The idea that if we're discussing a problem that only people with that problem may share their experience is absurd at face value.
"I'm insured!"
"Open-source software projects are being spammed with LLM generated PRs. Contributions are becoming more restricted".
"I have a repo that isn't being spammed!"
Sometimes sharing a somewhat related experience is completely irrelevant to the topic at hand, and also completely uninteresting. It does not matter that somehow their "experience is valid".

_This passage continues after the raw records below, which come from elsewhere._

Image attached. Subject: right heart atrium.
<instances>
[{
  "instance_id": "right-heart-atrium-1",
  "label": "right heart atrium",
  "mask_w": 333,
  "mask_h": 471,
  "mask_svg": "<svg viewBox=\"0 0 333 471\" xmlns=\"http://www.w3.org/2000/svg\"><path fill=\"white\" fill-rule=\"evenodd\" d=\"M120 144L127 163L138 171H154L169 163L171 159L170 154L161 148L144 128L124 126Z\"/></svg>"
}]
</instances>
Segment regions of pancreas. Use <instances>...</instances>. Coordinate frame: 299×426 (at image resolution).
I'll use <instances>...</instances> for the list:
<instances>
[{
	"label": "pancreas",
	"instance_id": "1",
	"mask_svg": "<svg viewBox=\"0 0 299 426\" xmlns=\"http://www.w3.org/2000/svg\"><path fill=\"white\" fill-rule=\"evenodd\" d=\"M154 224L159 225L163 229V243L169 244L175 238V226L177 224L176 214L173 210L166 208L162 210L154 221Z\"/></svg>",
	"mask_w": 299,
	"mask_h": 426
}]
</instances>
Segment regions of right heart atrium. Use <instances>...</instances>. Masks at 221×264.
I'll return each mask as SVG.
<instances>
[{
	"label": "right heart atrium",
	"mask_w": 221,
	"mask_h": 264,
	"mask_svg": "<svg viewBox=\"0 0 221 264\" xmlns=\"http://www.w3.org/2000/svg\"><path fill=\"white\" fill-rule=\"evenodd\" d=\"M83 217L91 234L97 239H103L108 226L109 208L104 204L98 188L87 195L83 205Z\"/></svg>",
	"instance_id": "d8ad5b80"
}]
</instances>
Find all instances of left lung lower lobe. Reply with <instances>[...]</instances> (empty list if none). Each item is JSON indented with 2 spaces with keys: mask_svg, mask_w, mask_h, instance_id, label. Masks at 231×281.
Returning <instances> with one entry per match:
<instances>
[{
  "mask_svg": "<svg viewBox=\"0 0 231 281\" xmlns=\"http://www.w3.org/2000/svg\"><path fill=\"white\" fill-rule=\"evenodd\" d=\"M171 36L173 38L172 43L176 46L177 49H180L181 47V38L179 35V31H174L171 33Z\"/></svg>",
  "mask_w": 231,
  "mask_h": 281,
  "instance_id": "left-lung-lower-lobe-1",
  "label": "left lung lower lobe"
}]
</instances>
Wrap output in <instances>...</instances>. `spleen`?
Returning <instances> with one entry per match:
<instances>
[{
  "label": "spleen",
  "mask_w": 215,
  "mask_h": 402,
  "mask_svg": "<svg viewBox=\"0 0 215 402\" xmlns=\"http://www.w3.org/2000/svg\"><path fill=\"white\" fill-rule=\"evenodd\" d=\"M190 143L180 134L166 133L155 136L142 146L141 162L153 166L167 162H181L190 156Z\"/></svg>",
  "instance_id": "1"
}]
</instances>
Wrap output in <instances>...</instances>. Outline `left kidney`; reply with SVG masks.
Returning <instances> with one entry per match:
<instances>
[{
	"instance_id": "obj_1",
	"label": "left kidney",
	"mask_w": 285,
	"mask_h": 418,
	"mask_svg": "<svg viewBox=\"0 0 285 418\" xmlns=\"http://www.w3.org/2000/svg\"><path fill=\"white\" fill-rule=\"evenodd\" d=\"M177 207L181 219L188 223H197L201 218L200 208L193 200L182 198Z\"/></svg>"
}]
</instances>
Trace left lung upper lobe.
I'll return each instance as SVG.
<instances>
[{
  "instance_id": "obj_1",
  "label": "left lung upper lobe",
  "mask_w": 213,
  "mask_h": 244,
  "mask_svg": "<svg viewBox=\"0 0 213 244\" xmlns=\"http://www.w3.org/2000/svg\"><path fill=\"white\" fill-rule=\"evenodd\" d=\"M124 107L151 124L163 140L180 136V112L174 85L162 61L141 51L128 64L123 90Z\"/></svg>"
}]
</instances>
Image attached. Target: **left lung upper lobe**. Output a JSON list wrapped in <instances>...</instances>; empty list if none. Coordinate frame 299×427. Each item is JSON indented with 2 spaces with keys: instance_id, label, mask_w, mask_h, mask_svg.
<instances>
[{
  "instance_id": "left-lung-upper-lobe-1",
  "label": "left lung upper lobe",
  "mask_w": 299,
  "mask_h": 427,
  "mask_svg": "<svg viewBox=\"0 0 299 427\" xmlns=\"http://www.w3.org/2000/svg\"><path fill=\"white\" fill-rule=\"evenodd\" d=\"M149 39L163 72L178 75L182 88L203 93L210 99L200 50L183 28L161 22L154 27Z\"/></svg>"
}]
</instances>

If people's opinions or thoughts don't fit a narrative you want, a forum likely isn't the place to find it.
Everyone gets to share, there's no rules here about not sharing / having a different experience than others.
I disagree that this is a fair interpretation of the original objection. But assuming it is a possible interpretation, "that doesn't happen to me" isn't sharing an experience, it's sharing the lack of an experience.
Sure, yes, everyone does get to share, on a public forum, expecting otherwise is dumb. On that, 100% with you!
And yet, I feel like there's an important difference between sharing how your favorite color is blue, after someone said they like red the best, and sharing how you're not being mistreated, when someone is asking for help to stop someone from mistreating them.
You see how one is everyone sharing together, and the other appears to minimize the mistreatment of someone else?
I have no idea why you're making a comparison to a TV show; nothing that was described was anything akin to that. I just made examples out of insufferable and clueless forum comments, that very clearly detract from discussion more than they contribute to it.
I don't think you should assume that describing meaningless and unrelated anecdotes as "uninteresting" is equivalent to users calling for a forum ban, which is seemingly what you're doing when you point to forum rules when encountering a critique.